Faced with an untenable overcrowding situation at all main jail facilities, the government announced plans to open the Immigration Detention Centre to prisoners this week – freeing up another 22 spaces in Northward.

However, the detention center, which largely houses Cuban migrants who are not classed as “prisoners,” is not a security facility and will have to be “retrofitted,” according to Ministry of Immigration officials, to accommodate the new arrivals.

Moreover, the government has not fully developed any longer term plans to secure more or different prisoner housing. Mr. Barrett was asked about various proposals to increase prison space early on in his term.

“I am currently reviewing and pursuing a number of options to help manage the challenges we are experiencing with overcrowding, such as exploring what legislative and operational solutions are possible,” Mr.

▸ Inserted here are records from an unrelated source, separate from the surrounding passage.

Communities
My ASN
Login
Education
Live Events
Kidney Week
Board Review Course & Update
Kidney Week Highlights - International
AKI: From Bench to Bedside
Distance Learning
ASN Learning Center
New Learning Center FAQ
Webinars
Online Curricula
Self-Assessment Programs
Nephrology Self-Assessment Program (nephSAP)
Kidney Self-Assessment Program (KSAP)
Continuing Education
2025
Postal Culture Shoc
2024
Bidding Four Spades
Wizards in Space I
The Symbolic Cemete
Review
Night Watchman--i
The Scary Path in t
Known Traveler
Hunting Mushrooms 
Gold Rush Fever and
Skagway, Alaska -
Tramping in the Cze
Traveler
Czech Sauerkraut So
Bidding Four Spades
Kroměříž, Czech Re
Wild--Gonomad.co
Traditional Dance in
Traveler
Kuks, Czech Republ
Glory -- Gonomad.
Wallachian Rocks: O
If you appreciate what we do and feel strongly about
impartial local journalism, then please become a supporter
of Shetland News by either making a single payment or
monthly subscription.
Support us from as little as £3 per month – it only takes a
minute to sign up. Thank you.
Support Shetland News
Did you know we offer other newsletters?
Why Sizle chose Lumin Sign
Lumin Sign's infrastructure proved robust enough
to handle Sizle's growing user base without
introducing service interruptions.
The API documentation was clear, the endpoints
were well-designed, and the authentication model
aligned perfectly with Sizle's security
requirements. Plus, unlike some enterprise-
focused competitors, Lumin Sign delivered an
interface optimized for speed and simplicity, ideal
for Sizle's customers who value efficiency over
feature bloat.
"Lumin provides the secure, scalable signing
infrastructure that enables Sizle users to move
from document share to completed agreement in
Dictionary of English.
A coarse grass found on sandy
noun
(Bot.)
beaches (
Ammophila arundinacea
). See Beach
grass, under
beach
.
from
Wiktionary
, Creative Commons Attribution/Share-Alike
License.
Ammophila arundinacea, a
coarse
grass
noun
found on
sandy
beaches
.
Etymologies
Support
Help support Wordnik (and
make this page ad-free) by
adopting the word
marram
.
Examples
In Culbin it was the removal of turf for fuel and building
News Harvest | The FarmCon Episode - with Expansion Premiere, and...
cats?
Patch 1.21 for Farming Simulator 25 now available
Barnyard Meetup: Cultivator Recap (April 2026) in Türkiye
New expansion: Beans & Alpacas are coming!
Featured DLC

Barrett said at the time. “This includes seeking engagement with other criminal justice partners in regards to remanded prisoners, as well as thinking through what reconfiguration of the facility could be made to create additional space.

“I assure the public that the situation will not impact the department’s statutory obligations or compromise safety.”

The interim prisons boss said he is generally opposed to adding onto existing buildings at the Northward property in Bodden Town which may not be fit for purpose in any case. Mr. Barrett said at the time that Cayman’s law enforcement and political leadership needed to have better planning for prison facilities.